:: STORED RECORDS ::

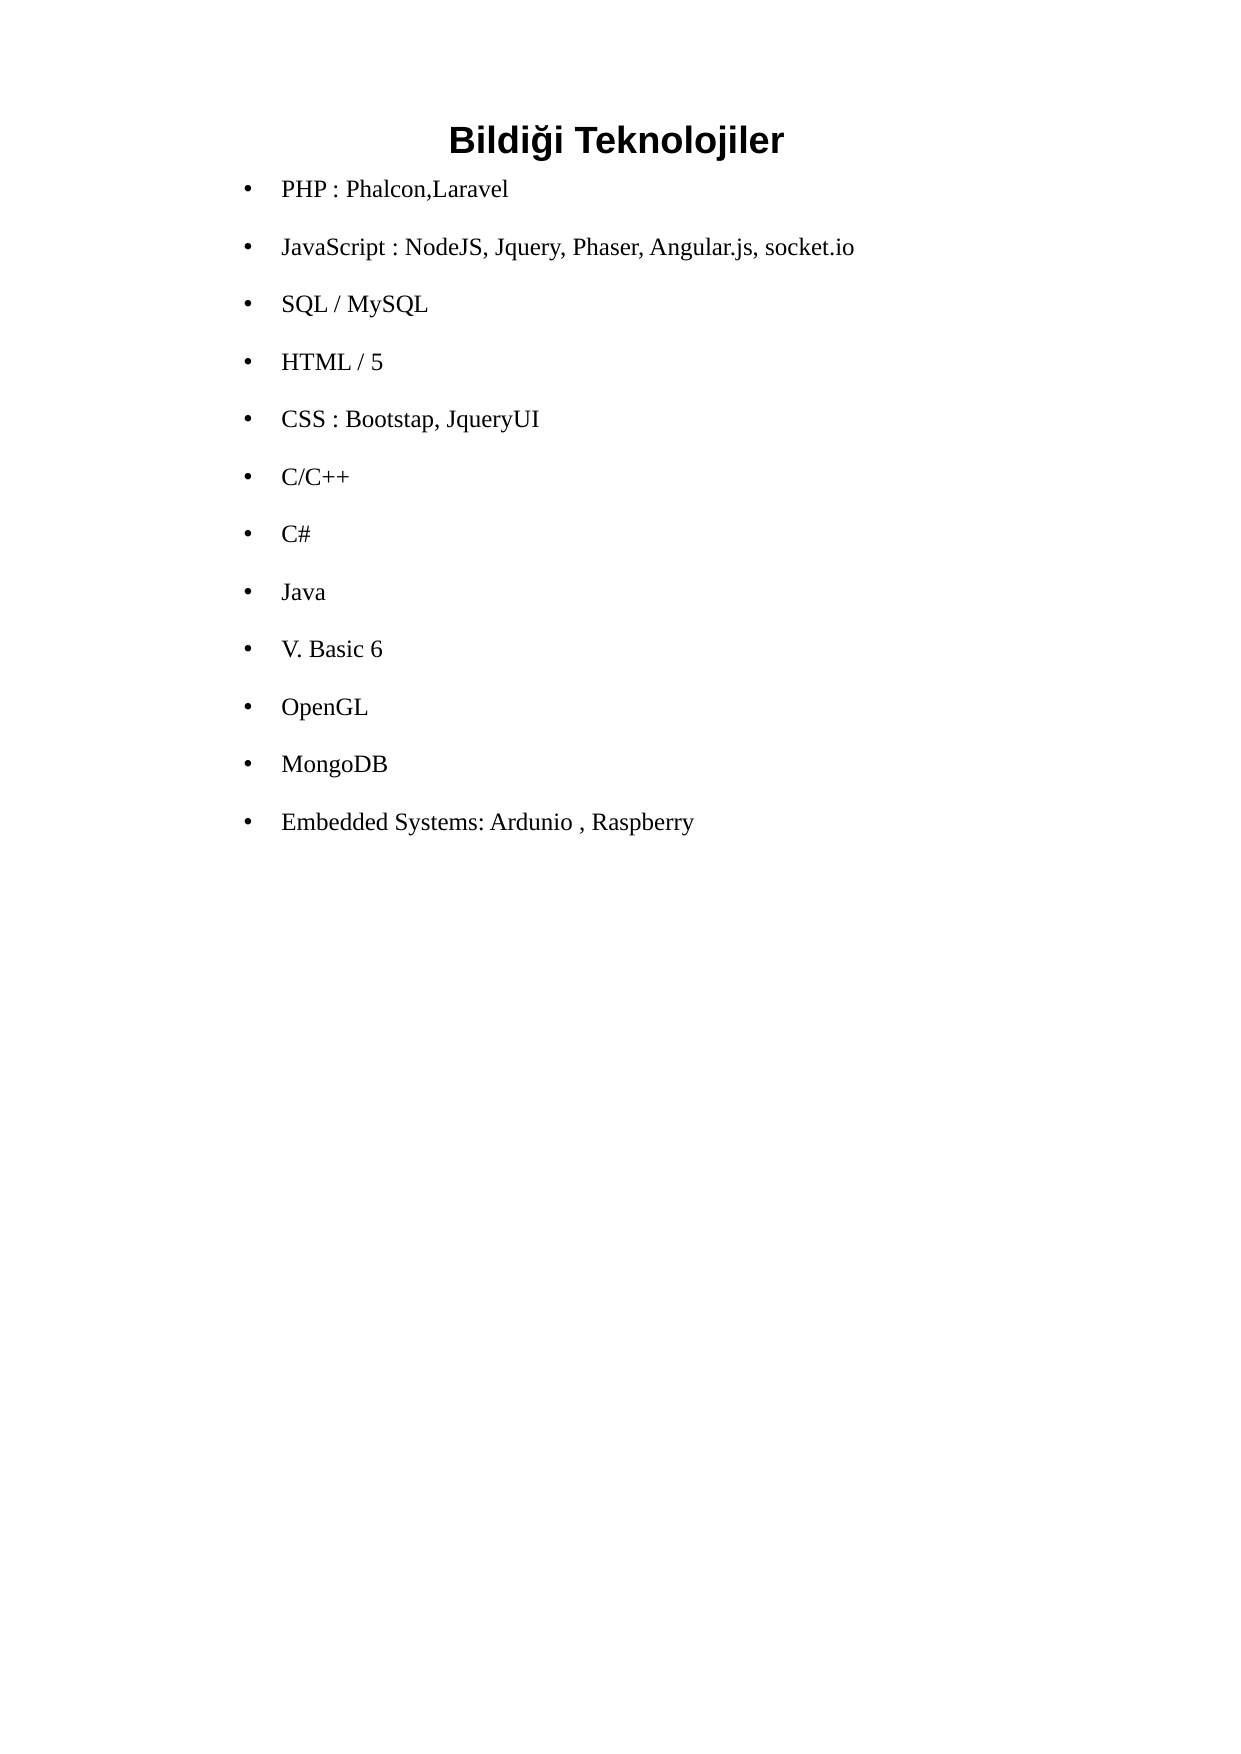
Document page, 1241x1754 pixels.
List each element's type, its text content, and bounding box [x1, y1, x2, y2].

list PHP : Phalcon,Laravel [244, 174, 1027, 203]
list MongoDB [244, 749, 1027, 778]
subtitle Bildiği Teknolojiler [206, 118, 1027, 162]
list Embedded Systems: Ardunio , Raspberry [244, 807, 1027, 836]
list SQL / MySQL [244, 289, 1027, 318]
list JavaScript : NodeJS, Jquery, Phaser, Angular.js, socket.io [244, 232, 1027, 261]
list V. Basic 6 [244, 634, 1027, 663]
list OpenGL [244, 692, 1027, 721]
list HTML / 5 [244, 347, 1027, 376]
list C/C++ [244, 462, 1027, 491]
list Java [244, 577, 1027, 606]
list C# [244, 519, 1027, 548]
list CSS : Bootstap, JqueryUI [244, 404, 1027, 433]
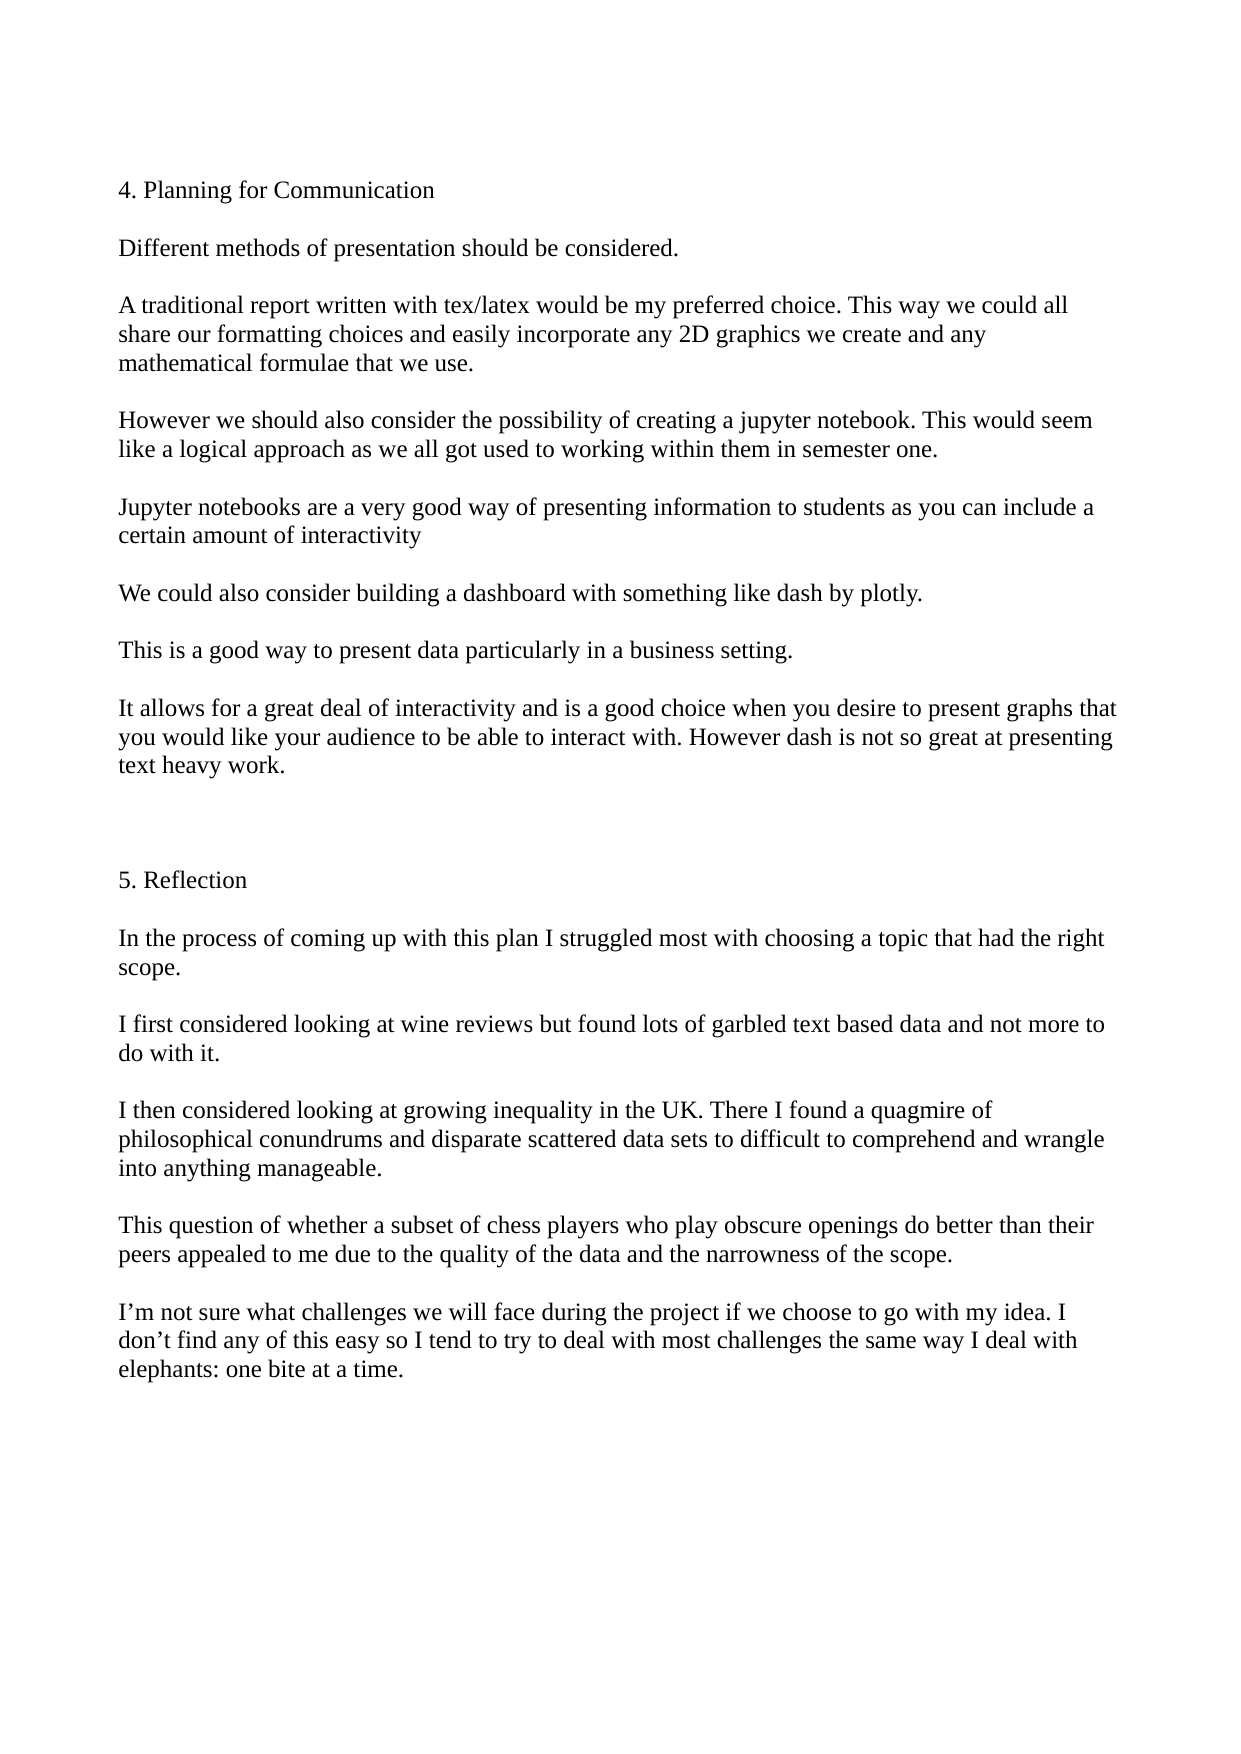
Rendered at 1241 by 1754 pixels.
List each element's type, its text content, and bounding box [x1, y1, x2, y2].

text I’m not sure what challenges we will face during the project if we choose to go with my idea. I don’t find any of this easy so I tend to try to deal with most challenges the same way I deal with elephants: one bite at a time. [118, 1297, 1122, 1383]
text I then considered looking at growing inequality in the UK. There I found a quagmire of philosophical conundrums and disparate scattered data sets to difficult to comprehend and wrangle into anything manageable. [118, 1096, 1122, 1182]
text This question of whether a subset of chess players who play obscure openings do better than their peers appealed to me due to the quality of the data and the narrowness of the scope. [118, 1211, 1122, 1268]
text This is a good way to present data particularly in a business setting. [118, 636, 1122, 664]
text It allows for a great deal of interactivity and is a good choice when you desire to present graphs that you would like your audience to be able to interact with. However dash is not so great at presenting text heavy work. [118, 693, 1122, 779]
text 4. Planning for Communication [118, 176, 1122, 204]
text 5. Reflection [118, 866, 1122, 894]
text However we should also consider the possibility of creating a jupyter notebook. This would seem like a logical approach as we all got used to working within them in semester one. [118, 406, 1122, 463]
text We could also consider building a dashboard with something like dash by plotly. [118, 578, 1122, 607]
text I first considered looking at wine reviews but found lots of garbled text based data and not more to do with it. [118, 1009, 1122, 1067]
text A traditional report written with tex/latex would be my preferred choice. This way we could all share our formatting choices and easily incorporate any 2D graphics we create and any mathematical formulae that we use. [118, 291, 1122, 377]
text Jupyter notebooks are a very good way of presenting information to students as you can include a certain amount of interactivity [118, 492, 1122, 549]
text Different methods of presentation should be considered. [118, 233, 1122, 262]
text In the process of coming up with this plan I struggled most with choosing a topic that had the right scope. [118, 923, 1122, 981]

:::

Quote word for word the lines of the listing from the line containing "text I’m not" up to and including the line containing "text I then".

text I’m not sure what challenges we will face during the project if we choose to go with my idea. I don’t find any of this easy so I tend to try to deal with most challenges the same way I deal with elephants: one bite at a time. [118, 1297, 1122, 1383]
text I then considered looking at growing inequality in the UK. There I found a quagmire of philosophical conundrums and disparate scattered data sets to difficult to comprehend and wrangle into anything manageable. [118, 1096, 1122, 1182]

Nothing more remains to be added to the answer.